** What this task involves **
Images do not belong in the copy; retype the rest of the entries below exactly.

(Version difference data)

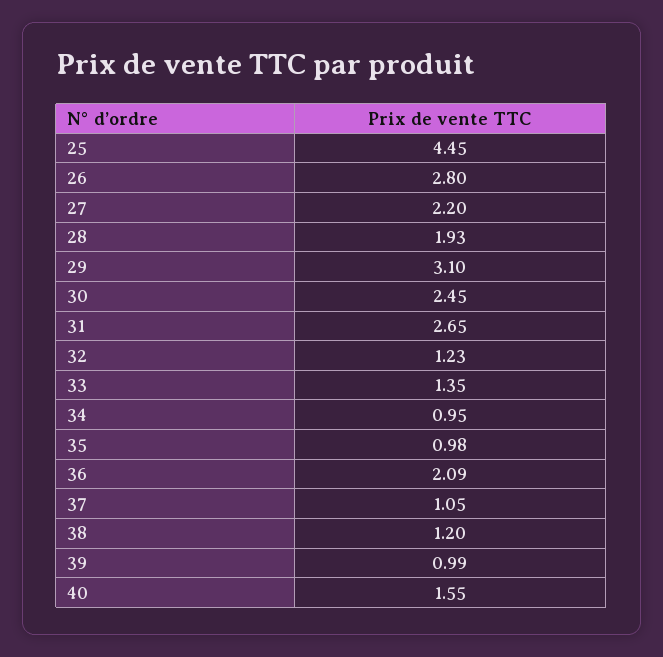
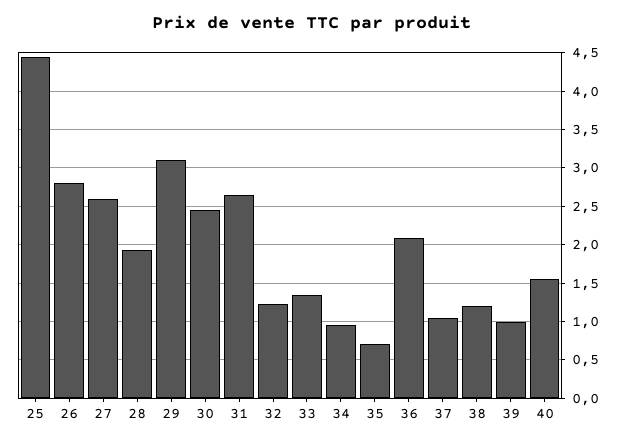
  {
    "25": 4.45,
    "26": 2.8,
-   "27": 2.2,
+   "27": 2.6,
    "28": 1.93,
    "29": 3.1,
    "30": 2.45,
    "31": 2.65,
    "32": 1.23,
    "33": 1.35,
    "34": 0.95,
-   "35": 0.98,
+   "35": 0.7,
    "36": 2.09,
    "37": 1.05,
    "38": 1.2,
    "39": 0.99,
    "40": 1.55
  }

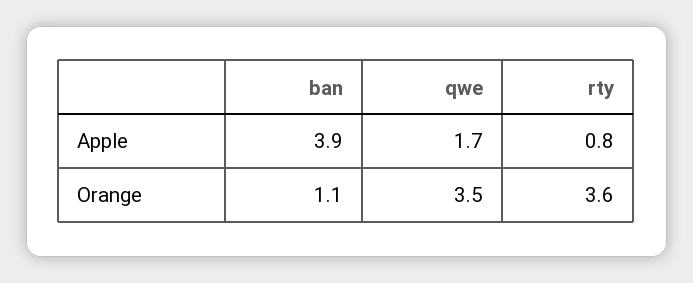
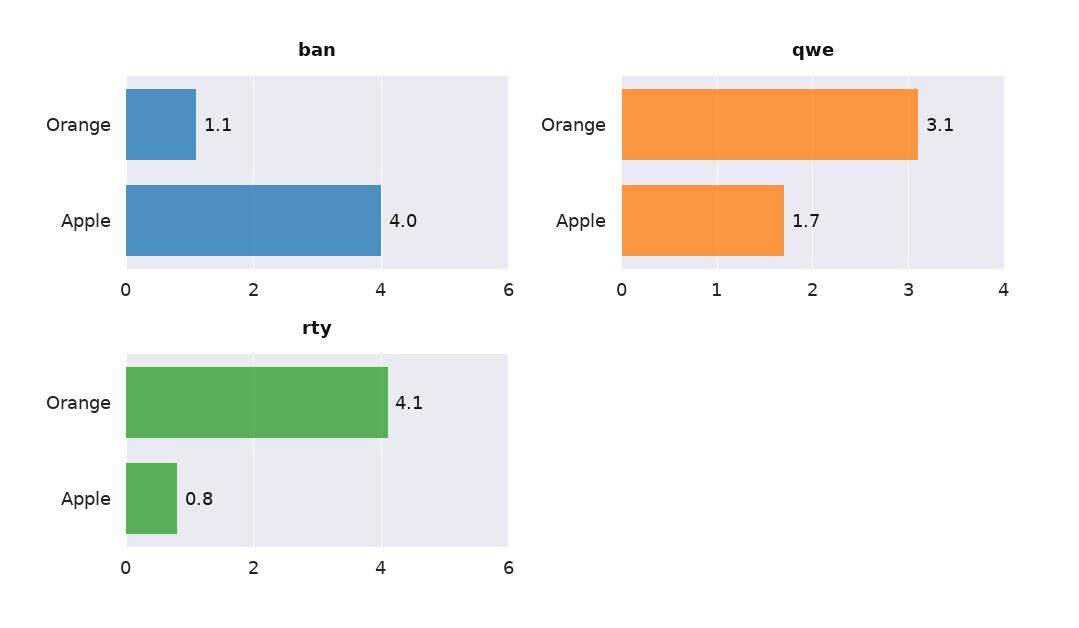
  {
    "ban": {
-     "Apple": 3.9,
+     "Apple": 4,
      "Orange": 1.1
    },
    "qwe": {
      "Apple": 1.7,
-     "Orange": 3.5
+     "Orange": 3.1
    },
    "rty": {
      "Apple": 0.8,
-     "Orange": 3.6
+     "Orange": 4.1
    }
  }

** Task solution **
  {
    "25": 4.45,
    "26": 2.8,
-   "27": 2.2,
+   "27": 2.6,
    "28": 1.93,
    "29": 3.1,
    "30": 2.45,
    "31": 2.65,
    "32": 1.23,
    "33": 1.35,
    "34": 0.95,
-   "35": 0.98,
+   "35": 0.7,
    "36": 2.09,
    "37": 1.05,
    "38": 1.2,
    "39": 0.99,
    "40": 1.55
  }

  {
    "ban": {
-     "Apple": 3.9,
+     "Apple": 4,
      "Orange": 1.1
    },
    "qwe": {
      "Apple": 1.7,
-     "Orange": 3.5
+     "Orange": 3.1
    },
    "rty": {
      "Apple": 0.8,
-     "Orange": 3.6
+     "Orange": 4.1
    }
  }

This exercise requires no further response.